I've been wanting to try out the PostingsHighlighter, so I added
storeOffsetsWithPositions to my field definition, enabled the
highlighter in solrconfig.xml, reindexed and tried it out. When I
issue a query I'm getting this error:
|field 'text' was indexed without offsets, cannot highlight
java.lang.IllegalArgumentException: field 'text' was indexed without offsets,
cannot highlight
at
org.apache.lucene.search.postingshighlight.PostingsHighlighter.highlightDoc(PostingsHighlighter.java:545)
at
org.apache.lucene.search.postingshighlight.PostingsHighlighter.highlightField(PostingsHighlighter.java:467)
at
org.apache.lucene.search.postingshighlight.PostingsHighlighter.highlightFieldsAsObjects(PostingsHighlighter.java:392)
at
org.apache.lucene.search.postingshighlight.PostingsHighlighter.highlightFields(PostingsHighlighter.java:293)|
I've been trying to figure out why the field wouldn't have offsets
indexed, but I just can't see it. Is there something in the analysis
chain that could stripping out offsets?
This is the field definition:
<field name="text" type="text_en" indexed="true" stored="true"
multiValued="false" termVectors="true" termPositions="true"
termOffsets="true" storeOffsetsWithPositions="true" />
(Yes I know PH doesn't require term vectors; I'm keeping them around for
now while I experiment)
<fieldType name="text_en" class="solr.TextField"
positionIncrementGap="100">
<analyzer type="index">
<!-- We are indexing mostly HTML so we need to ignore the tags -->
<charFilter class="solr.HTMLStripCharFilterFactory"/>
<!--<tokenizer class="solr.StandardTokenizerFactory"/>-->
<tokenizer class="solr.WhitespaceTokenizerFactory"/>
<!-- lower casing must happen before WordDelimiterFilter or
protwords.txt will not work -->
<filter class="solr.LowerCaseFilterFactory"/>
<filter class="solr.WordDelimiterFilterFactory"

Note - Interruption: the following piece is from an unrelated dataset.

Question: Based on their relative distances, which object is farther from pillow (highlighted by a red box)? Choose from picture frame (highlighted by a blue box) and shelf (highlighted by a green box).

stemEnglishPossessive="1" protected="protwords.txt"/>
<!-- This deals with contractions -->
<filter class="solr.SynonymFilterFactory"
synonyms="synonyms.txt" expand="true" ignoreCase="true"/>
<filter class="solr.HunspellStemFilterFactory"
dictionary="en_US.dic" affix="en_US.aff" ignoreCase="true"/>
<filter class="solr.RemoveDuplicatesTokenFilterFactory"/>
</analyzer>
<analyzer type="query">
<!--<tokenizer class="solr.StandardTokenizerFactory"/>-->
<tokenizer class="solr.WhitespaceTokenizerFactory"/>
<!-- lower casing must happen before WordDelimiterFilter or
protwords.txt will not work -->
<filter class="solr.LowerCaseFilterFactory"/>
<filter class="solr.WordDelimiterFilterFactory"
protected="protwords.txt"/>
<!-- setting tokenSeparator="" solves issues with compound
words and improves phrase search -->
<filter class="solr.HunspellStemFilterFactory"
dictionary="en_US.dic" affix="en_US.aff" ignoreCase="true"/>
<filter class="solr.RemoveDuplicatesTokenFilterFactory"/>
</analyzer>
</fieldType>